I agree that a strip down by the UCI would obviously bring all this to light. However, how many times have they actually done this.

Personally, I don't think it is happening, but it is very possible.that it has happened in the past. Cookson seems to know it has, but cannot prove anything.


----------



## Pale Rider (24 Jul 2015)

Milkfloat said:


> UCI bikes are artificially made heavy to meet the minimum weight limit, so a smaller less powerful version could easily be fitted.



Fair point about the weight.

The Gruber system adds best part of two kilos, depending on the capacity of the battery.

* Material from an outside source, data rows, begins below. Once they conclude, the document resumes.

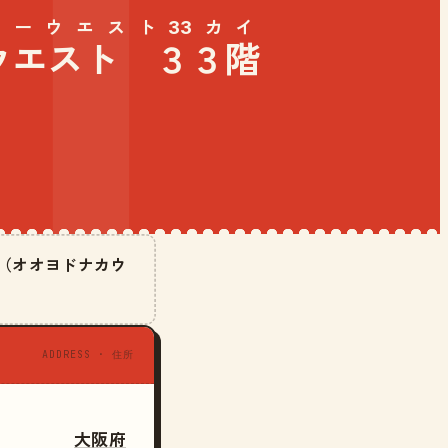
ーウエスト33カイ
ウエスト ３３階
階（オオヨドナカウ
ADDRESS · 住所
大阪府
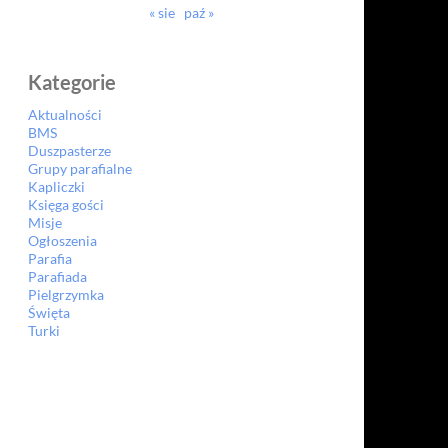
« sie
paź »
Kategorie
Aktualności
BMS
Duszpasterze
Grupy parafialne
Kapliczki
Księga gości
Misje
Ogłoszenia
Parafia
Parafiada
Pielgrzymka
Święta
Turki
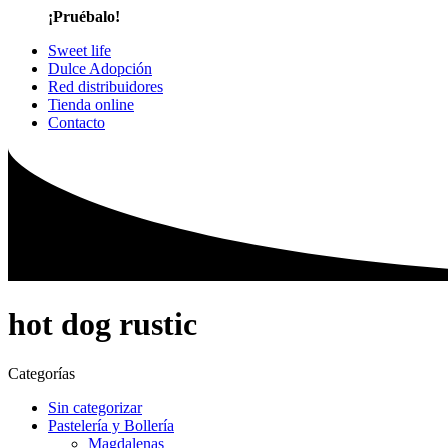
¡Pruébalo!
Sweet life
Dulce Adopción
Red distribuidores
Tienda online
Contacto
hot dog rustic
Categorías
Sin categorizar
Pastelería y Bollería
Magdalenas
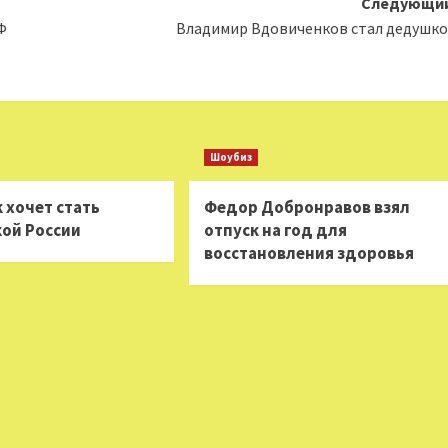
Следующий
Ф
Владимир Вдовиченков стал дедушк
Шоубиз
 хочет стать
Федор Добронравов взял
ой России
отпуск на год для
восстановления здоровья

Could a bike be made to weigh 5kg, so when Grubered it would meet the UCI limit?


----------



## Milkfloat (24 Jul 2015)

Pale Rider said:


> Fair point about the weight.
> 
> The Gruber system adds best part of two kilos, depending on the capacity of the battery.
> 
> Could a bike be made to weigh 5kg, so when Grubered it would meet the UCI limit?



I guess in racing it is more about marginal gains, so a 1.8kg system would not be needed as you could use a substantially smaller battery which I would assume makes up most of the weight. Plus a team could afford to use single use batteries making it even lighter. Rather than have a system pump out 150 or 200W for an hour, I would see a 100W system used for a few minutes on a particular climb or on a breakaway.


----------



## Venod (24 Jul 2015)

I also saw this.

 https://youtu.be/8Nd13ARuvVE


----------



## Pale Rider (24 Jul 2015)

Milkfloat said:


> I guess in racing it is more about marginal gains, so a 1.8kg system would not be needed as you could use a substantially smaller battery which I would assume makes up most of the weight. Plus a team could afford to use single use batteries making it even lighter. Rather than have a system pump out 150 or 200W for an hour, I would see a 100W system used for a few minutes on a particular climb or on a breakaway.



That would be a good approach if you solely wanted to cheat the pro peloton.

I hope the French don't hear about it - if they do Froomey will be drowned in urine later today.


----------



## Milkfloat (24 Jul 2015)

Afnug said:


> I also saw this.
> 
> https://youtu.be/8Nd13ARuvVE



Very interesting - the Cancellara accusations are interesting too - no wonder he was getting a finger pointed at him in the Giro when he was changing bikes for now apparent reason. Obviously we have no way of knowing if it is true, but no wonder the UCI made a song and dance about it.


----------



## Milkfloat (24 Jul 2015)

Take a look at this self propelling bike - 
View: https://youtu.be/ideiS-6gBAc


----------



## jarlrmai (29 Jul 2015)

Not sure if you are serious or not but the weight and momentum of the bike is moving the pedal causing the rear wheel to spin


----------